Pare che debba essere riconosciuto a Bolden il merito di aver utilizzato per primo, nelle esecuzioni orchestrali, materiale tratto dal folklore musicale negro-americano. A lui comunque la tradizione attribuisce la paternità dell’‘hot blues’, e cioè del blues eseguito orchestralmente, con variazioni improvvisate. È sicuro ad ogni modo che la popolarità di Bolden nei pochi anni in cui fu attivo come musicista, era grande: le donne non sapevano resistergli, e lui non sapeva resistere né a loro né al whisky.
A causa
della sua vita sregolata finì per perdere il senno: nel 1907 fu rinchiuso in un
manicomio della Lousiana, dove morì molti anni dopo, nel 1931. Se fu davvero l’inventore
del jazz non poté mai rendersi conto del successo ottenuto dalla ‘sua musica’.
Come suonasse e quanto valesse questo primo ‘re del jazz’ non sapremo mai.
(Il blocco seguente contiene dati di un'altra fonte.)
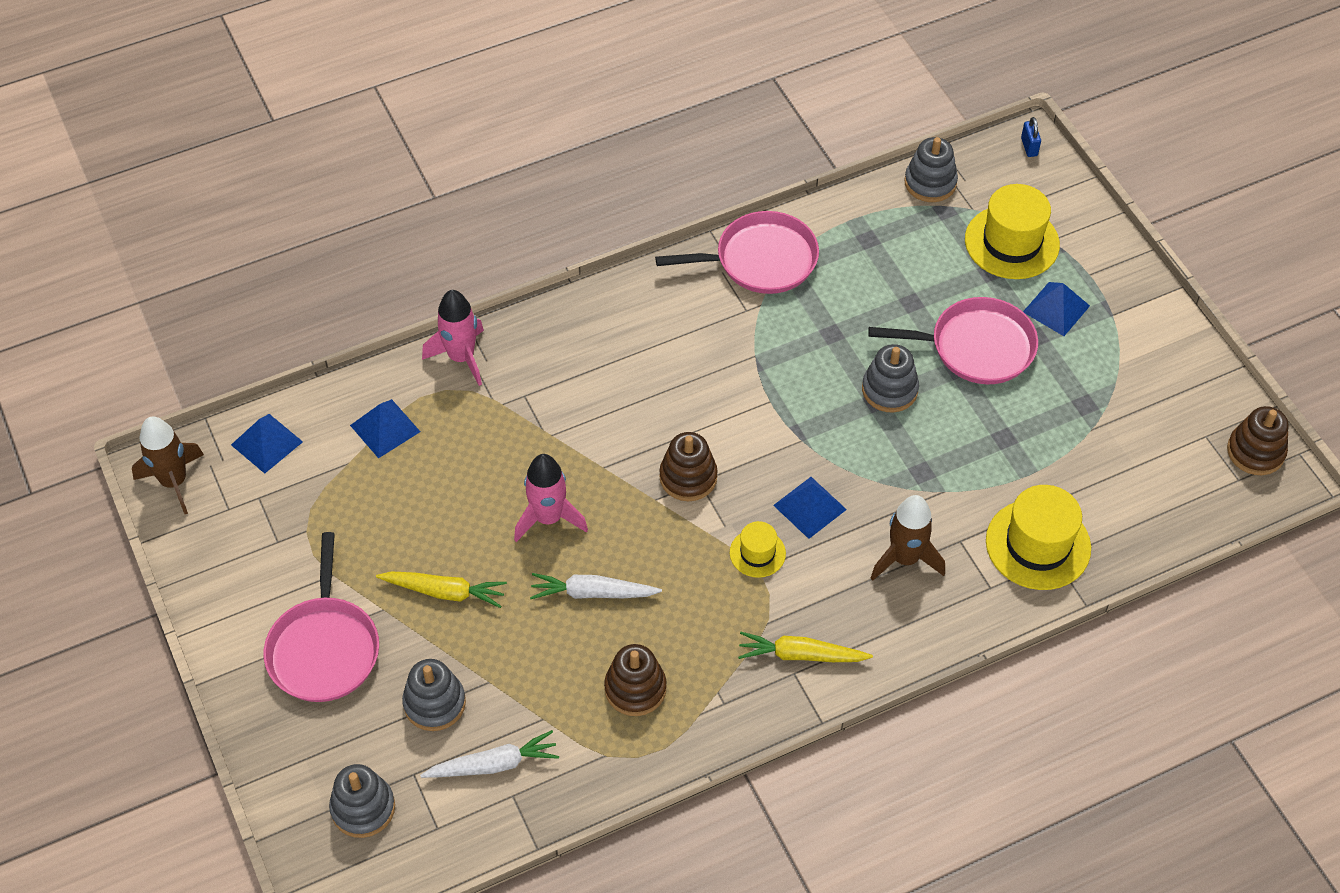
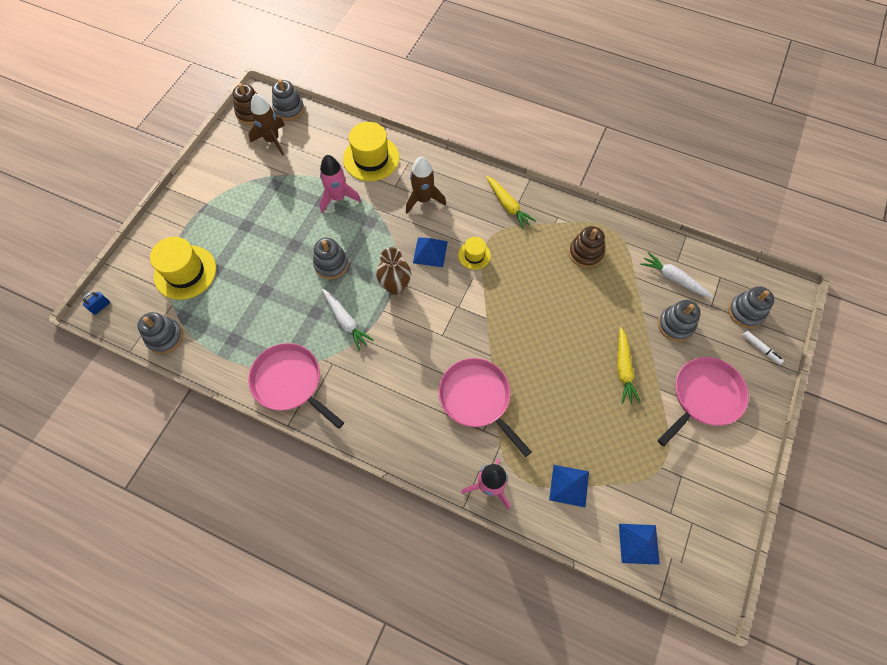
camera: 130 degrees left, 10 degrees up
brown rocket [132,416,204,514] -> brown rocket moved to [248,94,285,156]
yellow carrot [376,571,507,608] -> yellow carrot turned 150 degrees counterclockwise [617,327,641,404]
pink rocket [514,454,588,542] -> pink rocket moved to [320,155,361,213]
white carrot [530,573,662,599] -> white carrot moved to [322,289,374,351]
brown stacking toy [659,432,718,501] -> none
pink pan [868,297,1038,384] -> pink pan moved to [439,358,532,457]
blue pyramid [1023,282,1090,336] -> none
none -> grey stacking toy [272,79,304,121]
none -> brown vase [376,247,411,295]
none -> white marker [742,331,784,365]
Forse
era davvero uno strumentista un po’ rozzo, come lo definì Louis Armstrong (che
però era un bambinetto di sei anni quando Bolden smise per sempre di suonare...);
forse era un musicista ma soprattutto uno showman, un uomo di spettacolo,
esibizionista, come dichiarò Sidney Bechet.
Anche se non fu ‘la più potente tromba della storia’, come proclamò solennemente Jelly Roll Morton, che esagerava spesso, fu però probabilmente un caposcuola, un iniziatore. Un altro trombettista veterano, di New Orleans, ‘Papa Mutt’ Carey, ha detto: ‘...l’uomo che ha dato il via a tutto il jazz è stato Buddy Bolden. Sì, era un trombettista potente, e un buon trombettista, anche. Penso che gli si debba riconoscere il merito di aver dato inizio a tutto quanto’.
Louis
Armstrong nella sua autobiografia parla di lui in questi termini:
‘Dopo un
paio di settimane mia madre, completamente ristabilita, andò a lavorare presso
alcuni ricchi signori bianchi che abitavano dalle parti del cimitero a City
Park. Felice di rivederla in buona salute, cominciai a rendermi conto di quello
che succedeva intorno a me, e ciò che mi colpì maggiormente furono gli ‘honky
tonk’ nei pressi di casa nostra, così diversi da quelli della zona di James
Alley che avevano solamente un piano-forte. A Liberty Street, Perdido Street,
Franklin Street e Poydras Steet c’erano locali a ogni angolo e in ciascuno di
essi si suonavano strumenti di ogni genere. All’angolo della strada in cui
abitavo io c'era il famoso Funky Butt Hall, dove per la prima volta sentii
suonare Buddy Bolden.
PAREVA UN
TEMPORALE.
In quel quartiere non mancava nulla e anche se logicamente a noi bambini era vietato l’ingresso al Funky Butt, potevamo sempre ascoltare l’orchestra dal marciapiede. A quei tempi, quando c’era una festa danzante, l’orchestra suonava per una buona mezz’ora davanti all’ingresso del locale prima di entrare per accompagnare le danze. Questo si faceva ovunque in città per attirare il pubblico, e di solito funzionava. Buddy Bolden suonava con tanta forza che io mi domandavo se avrei mai avuto tanto fiato nei polmoni per suonare la cornetta. In fin dei conti Buddy Bolden era un attimo musicista, ma secondo me soffiava un po’ troppo forte e, anzi, forse non soffiava nemmeno come si deve. Comunque finì per diventare pazzo, ...e non c’è da stupirsi...’.